To get buzz for your own work, first buzz the great work of others.
You might be tempted to think that generating buzz for your work is easy or that it happens randomly and immediately if you’ve put out something especially great.
But that’s not how it works.
If you want to generate buzz, you need to give people something to talk about. And, frankly, you need to invest a lot of time building relationships strong enough to help you get the word out. Yes, the awesomeness of your work might stand on its own, but if nobody knows about it or you’re the only one talking about it, so what?

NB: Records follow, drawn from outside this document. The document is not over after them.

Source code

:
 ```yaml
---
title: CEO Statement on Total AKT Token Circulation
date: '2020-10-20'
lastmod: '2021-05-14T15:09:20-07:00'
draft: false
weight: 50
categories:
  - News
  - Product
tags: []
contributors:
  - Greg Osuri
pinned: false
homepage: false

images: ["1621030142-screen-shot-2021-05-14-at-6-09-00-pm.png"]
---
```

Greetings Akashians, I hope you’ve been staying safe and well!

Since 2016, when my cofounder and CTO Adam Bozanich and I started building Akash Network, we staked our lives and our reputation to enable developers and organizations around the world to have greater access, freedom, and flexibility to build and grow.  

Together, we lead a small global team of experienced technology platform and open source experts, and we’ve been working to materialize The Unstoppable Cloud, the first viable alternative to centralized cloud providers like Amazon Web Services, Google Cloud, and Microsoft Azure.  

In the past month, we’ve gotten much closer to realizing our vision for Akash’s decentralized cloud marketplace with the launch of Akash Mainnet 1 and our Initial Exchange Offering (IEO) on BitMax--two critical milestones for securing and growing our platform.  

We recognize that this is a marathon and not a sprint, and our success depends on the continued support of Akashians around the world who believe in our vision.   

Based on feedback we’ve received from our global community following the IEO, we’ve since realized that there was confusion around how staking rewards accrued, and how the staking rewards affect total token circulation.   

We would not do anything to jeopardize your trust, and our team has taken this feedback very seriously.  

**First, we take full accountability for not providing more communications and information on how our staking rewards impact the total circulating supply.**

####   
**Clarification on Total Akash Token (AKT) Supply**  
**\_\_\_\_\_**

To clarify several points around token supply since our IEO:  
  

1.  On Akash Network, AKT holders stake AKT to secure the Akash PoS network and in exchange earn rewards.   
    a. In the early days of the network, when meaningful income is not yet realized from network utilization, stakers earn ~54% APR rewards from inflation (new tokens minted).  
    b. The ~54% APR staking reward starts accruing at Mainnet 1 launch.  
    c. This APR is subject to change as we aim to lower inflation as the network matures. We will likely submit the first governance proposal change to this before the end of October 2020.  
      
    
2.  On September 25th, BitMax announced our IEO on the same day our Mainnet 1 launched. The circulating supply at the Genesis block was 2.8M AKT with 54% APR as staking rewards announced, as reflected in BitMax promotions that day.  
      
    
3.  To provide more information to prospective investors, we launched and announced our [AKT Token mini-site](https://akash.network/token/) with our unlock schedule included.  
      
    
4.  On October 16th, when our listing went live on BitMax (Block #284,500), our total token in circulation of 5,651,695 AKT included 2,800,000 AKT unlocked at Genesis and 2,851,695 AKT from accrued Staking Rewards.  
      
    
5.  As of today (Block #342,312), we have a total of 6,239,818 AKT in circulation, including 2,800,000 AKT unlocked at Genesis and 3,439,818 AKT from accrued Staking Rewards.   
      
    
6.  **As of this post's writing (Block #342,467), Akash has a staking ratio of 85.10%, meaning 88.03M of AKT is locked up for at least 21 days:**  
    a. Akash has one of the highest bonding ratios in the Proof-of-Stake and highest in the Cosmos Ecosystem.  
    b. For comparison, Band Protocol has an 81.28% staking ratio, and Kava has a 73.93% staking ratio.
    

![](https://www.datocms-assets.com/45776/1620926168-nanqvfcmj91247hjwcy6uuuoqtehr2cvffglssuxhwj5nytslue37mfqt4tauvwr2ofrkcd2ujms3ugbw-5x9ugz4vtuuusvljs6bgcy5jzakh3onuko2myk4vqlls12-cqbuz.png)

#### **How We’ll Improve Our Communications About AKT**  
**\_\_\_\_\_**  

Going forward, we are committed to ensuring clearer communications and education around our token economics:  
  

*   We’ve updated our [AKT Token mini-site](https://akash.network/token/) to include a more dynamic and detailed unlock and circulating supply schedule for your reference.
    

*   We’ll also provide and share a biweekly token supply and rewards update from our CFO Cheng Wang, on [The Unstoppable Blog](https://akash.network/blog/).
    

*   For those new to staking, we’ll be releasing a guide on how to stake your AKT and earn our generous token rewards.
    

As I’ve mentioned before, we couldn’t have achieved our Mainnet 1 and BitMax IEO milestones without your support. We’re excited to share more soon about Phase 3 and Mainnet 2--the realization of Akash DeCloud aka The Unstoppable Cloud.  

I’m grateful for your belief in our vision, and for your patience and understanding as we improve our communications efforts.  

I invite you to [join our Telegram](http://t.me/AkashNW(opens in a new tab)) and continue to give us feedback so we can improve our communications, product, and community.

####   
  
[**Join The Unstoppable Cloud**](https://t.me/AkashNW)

Realistically, you need others to sing its praises for you. The best way to make that happen is to always be looking for opportunities to generate buzz by promoting the great work of others, including your competitors. This work must start long before you need to buzz your own work. I’m talking years before, not weeks or months.
Also, if you expect everyone you’ve ever helped rise in stature through your supportive marketing and promotion efforts will be willing to reciprocate, you are in for a big letdown. In my experience, only 1 in 10 of those whose work you’ve supported will likely do the same for you in future. It’s surprising to see who steps up to buzz your work and who fades into the distance faster than a winter sunset.
It’s not personal
You can’t take any of this personally. It’s simply the way it is. If you do, your heart will hurt and a tsunami of negative feelings will swamp your soul causing your spirit to sink lower than you ever thought humanly possible. The more you resist accepting this marketing reality, the greater the risk you’ll experience spiritual suicide.
The answer isn’t to limit how much marketing you do for the benefit of others. Indeed, the remedy is to do even more.
But the secret is to do so without expectation and to remain detached from the outcome. Carrying a chip on your shoulder because someone whose work you publicly supported for three years will not even so much as share a tweet on your behalf just isn’t productive.
Yes, feelings do get hurt over situations like this. No, plotting your revenge isn’t productive by any stretch of the imagination.
Buzz is always about generating good feelings and conversational flow. Forget about who’s with you and who’s not. Get out there and find more great work to buzz the hell out of without needing reciprocation or recognition. The universe will take care of the rest and your turn will come.